Diese acht Prozent blieben in den letzten zehn Jahren jedoch ziemlich konstant. Dies legt nahe, dass eine simple Automatisierung das Kommunikationsverhalten nicht zwangsläufig reduziert. Interessanterweise versprechen immer noch viele Anbieter, dass wir durch den Kauf ihres Produkts (und nicht das Produkt dessen Wettbewerbers), die menschliche Kommunikation im Unternehmen noch weiter reduzieren könnten. Dies soll durch die Wunder von „Big Data“ und „Analytics“ geschehen. Wie die daraus entstehende Fragestellung beantwortet wird, ist sehr lehrreich. Würde man über eine Datenbank mit einer Historie an entsprechenden Verkaufstechniken und deren Ergebnisse zum Käuferverhalten verfügen, könnten man damit man einen optimalen Ansatz für das Verkaufsgeschäft finden. Wenn die Datenbank über genügend Informationen über die jeweilige Situation (beispielsweise Informationen zum Angebot der Wettbewerber, Informationen zur Neigung des Kunden das Produkt wechseln zu wollen und andere Faktoren) verfügen würde, könnte bei der Planung einer Strategie entsprechend bessere Antworten gefunden werden. Sicherlich könnte durch die Hilfe einer geeigneten Technik die Dauer der Diskussion um die richtige Entscheidung verkürzt werden.

Hier kommt IoT ins Spiel und gleichzeitig stellen diese Anforderungen IoT vor große Herausforderungen. Der Einsatz von IoT würde es vermutlich den Unternehmen ermöglichen, viele Informationen über messbare Bedingungen zu sammeln. Diese Informationen, die in Analyse- und Messwerkzeuge einfließen, könnten die Möglichkeiten der autonomen Maschinen erweitern und gleichzeitig die Notwendigkeit menschlicher Kommunikation reduzieren. Zwei Dinge sind jedoch notwendig, um deren Wirkung zu optimieren:

  • Es müssen eine Vielzahl an Sensoren bereitgestellt werden und
  • es wird eine Korrelation zwischen den unterschiedlichen Bedingungen, Aktionen und Ergebnissen notwendig.

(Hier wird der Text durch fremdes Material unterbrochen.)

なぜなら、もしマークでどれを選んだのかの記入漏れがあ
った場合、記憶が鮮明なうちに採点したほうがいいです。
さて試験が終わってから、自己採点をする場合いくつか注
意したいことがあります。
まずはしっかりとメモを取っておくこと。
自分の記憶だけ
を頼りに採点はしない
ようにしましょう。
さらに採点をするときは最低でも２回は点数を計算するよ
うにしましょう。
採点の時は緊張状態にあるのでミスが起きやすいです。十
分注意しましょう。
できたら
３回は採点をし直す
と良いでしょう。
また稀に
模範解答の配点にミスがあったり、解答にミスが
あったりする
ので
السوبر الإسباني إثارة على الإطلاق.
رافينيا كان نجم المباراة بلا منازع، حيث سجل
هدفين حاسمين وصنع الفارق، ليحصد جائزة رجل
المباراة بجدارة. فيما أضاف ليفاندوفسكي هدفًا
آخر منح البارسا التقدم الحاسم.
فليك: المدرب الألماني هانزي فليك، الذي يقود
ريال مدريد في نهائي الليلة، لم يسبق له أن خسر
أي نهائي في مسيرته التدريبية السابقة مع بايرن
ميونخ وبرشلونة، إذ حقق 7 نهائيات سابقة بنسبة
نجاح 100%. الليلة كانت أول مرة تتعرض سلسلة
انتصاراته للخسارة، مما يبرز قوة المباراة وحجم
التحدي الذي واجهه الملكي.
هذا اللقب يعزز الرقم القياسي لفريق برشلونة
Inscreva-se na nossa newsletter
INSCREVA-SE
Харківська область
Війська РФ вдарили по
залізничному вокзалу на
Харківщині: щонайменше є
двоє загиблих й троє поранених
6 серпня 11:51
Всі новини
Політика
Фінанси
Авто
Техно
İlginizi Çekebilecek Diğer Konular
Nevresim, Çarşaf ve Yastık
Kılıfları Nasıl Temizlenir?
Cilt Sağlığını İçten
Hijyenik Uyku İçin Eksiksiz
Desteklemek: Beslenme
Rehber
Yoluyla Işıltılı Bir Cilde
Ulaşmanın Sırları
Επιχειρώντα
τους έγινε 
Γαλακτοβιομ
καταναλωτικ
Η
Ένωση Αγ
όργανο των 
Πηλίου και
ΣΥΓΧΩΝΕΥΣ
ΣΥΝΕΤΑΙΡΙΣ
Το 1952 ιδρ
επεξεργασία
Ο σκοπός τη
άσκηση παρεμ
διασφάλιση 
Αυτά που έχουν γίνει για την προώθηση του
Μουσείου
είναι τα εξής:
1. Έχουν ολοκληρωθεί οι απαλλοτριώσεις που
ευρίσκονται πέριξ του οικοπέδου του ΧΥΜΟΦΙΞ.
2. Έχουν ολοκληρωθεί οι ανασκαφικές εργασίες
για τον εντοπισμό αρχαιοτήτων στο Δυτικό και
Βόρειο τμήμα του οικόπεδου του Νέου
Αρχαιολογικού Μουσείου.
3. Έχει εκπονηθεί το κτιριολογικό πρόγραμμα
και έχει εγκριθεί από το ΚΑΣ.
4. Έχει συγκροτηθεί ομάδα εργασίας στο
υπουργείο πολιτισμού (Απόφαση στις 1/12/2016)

Die erste Bedingung kann IoT noch nicht oder nur mit sehr viel Aufwand liefern. Schlimmer ist jedoch, dass IoT die zweite Bedingung wahrscheinlich nie erfüllen wird.

Heute verfügen wir weltweit bereits über Milliarden von Sensoren. Aus diesem Grund benötigen wir über keine neuen Technologien, Budgets oder Datenschutzregeln um diese einzusetzen zu können. Das Problem besteht darin, dass wir die bereits vorhandenen Sensoren zu einem vernünftigen Ganzen zusammenschalten, ohne dabei die üblichen Kompromisse eingehen zu müssen. Wenn ein Unternehmen oder eine Privatperson über Bewegungssensoren außerhalb des Gebäudes verfügt, kann man überlegen, ob die erfassten Informationen einem gemeinschaftlichen Netzwerk zur Verfügung gestellt werden können. Würden man das auch mit Sensoren im Innenbereich der eigenen Gebäude machen? Wahrscheinlich nicht. Aus diesem Grund müssen wir und bei der IoT-Technik erst einmal darauf einigen, wie wir die bereits installierten Sensoren und deren Daten nutzen wollen.

Damit IoT-Systeme die menschliche Zusammenarbeit verdrängen können, benötigen wir komplizierte Regeln für den IoT-Einsatz. Wir verfügen bereits über Haussicherheitssysteme, die die Polizei ohne menschliches Eingreifen ruft. Den Schlüssel zur Realisierung einer IoT-gesteuerten Autonomie bildet die Rückkopplung zwischen den Bedingungen, den Aktionen und den Ergebnissen. Die Sensoren stellen uns nicht die gewünschten Informationen zur Verfügung. Wir benötigen entweder vorverarbeitete Informationen aus autonomen Systemen oder eine durch zusätzliche Informationen gesteuerte Maßnahmen.

Fazit

Die derzeitige Realität lautet: Wir verfügen über eine Vielzahl von Technologie-Initiativen, die darauf abzielen, die menschliche Interaktion – dadurch auch die durch den Menschen verursachten Kosten – aus Geschäftsprozessen zu entfernen. Analytics und IoT sind nur Beispiele für diesen Trend. In dem Maße, wie zukünftige technologische Innovationen vom Kostenmanagement und von Effizienzziele getrieben werden, müssen wir notgedrungen eine Verringerung der menschlichen Interaktion akzeptieren. Dies sorgt auch dafür, dass die Notwendigkeit der menschlichen Kommunikation und der menschlichen Zusammenarbeit reduziert wird. Als Resultat erhalten wir eine sogenannte „Machine Collaboration“, die mittelfristig den Menschen aus vielen Arbeitsbereichen verdrängen könnte.